Question

A charge $q$ is moving with velocity $(v)$ parallel to a magnetic field $(B)$. Force on charge $q$ due to magnetic field is-
(A).$qvb$
(B).$\dfrac{qv}{B}$
(C).zero
(D).$\dfrac{Bv}{q}$

Answer 1

When a charge is moving in a magnetic field, a force acts on it which depends on the velocity of the charge, magnetic field and the angle between them. The force is perpendicular to the plane of magnetic field and velocity. Positive and negative charges will have forces with the same magnitude but opposite directions acting on them.

Formulas used:
$\vec{F}=q(\vec{v}\times \vec{B})$
$F=qvB\sin \theta$

Complete answer:
When a charge moves in a magnetic field, the field exerts a force on it. The force acting on charge$q$due to magnetic field $(B)$is given by-
$\vec{F}=q(\vec{v}\times \vec{B})$
$\therefore F=qvB\sin \theta$ --- (1)
Here, $F$is the force acting on the charge
$v$ is the velocity of the charge
$\theta$ is the angle between the direction of magnetic field and motion of the charge
The force vector is the cross product of the field vector and velocity vector. Therefore it is perpendicular to the plane of the motion of charge and magnetic field.
As the charge is moving parallel to the magnetic field so, the angle $\theta$ will be-
$\theta =0$
Substituting the value of $\theta$ in eq (1), we get,
$\begin{aligned} & F=qvB\sin 0 \\\ & \therefore F=0 \\\ \end{aligned}$
Therefore, the force acting on the charge due to the magnetic field is zero as the angle between them is zero.

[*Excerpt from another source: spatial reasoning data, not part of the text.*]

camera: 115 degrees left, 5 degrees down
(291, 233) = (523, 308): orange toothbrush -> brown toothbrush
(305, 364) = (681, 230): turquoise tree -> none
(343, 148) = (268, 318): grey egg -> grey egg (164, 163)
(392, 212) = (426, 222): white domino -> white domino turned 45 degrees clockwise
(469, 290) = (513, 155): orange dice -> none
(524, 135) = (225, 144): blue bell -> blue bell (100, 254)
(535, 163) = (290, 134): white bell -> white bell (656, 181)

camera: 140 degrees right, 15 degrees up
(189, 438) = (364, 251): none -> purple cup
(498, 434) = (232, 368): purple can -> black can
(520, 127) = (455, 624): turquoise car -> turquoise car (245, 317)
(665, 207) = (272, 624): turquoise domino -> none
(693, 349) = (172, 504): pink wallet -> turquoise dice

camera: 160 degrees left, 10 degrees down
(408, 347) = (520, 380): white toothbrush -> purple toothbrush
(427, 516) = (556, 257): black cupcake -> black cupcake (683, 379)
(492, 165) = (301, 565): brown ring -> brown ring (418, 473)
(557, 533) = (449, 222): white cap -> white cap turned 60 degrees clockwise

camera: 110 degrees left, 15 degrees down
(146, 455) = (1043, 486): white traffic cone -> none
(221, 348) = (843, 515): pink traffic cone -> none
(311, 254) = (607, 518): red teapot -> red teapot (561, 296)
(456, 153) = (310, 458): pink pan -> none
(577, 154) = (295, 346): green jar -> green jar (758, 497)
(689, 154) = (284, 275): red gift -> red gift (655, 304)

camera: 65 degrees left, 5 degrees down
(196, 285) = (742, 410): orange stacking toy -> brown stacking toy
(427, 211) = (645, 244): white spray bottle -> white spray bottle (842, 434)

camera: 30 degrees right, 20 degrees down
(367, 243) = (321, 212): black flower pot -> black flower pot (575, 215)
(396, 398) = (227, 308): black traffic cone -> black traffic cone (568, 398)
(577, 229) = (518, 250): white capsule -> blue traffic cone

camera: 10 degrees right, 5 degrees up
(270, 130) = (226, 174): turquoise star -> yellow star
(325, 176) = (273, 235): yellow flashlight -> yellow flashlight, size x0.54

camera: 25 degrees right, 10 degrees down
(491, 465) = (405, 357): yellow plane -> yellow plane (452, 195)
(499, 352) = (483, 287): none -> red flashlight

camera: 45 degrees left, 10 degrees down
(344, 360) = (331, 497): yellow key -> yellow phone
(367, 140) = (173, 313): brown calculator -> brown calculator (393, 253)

Hence, the correct option is (C).

Note:
The direction of force acting on the charge is given by the right hand rule which states that if you keep your palm wide open with your thumb at right angle to your hand then if your thumb represents the direction of velocity, your fingers represent the magnetic lines of forces, then the direction in which you push your palm is in the direction of force.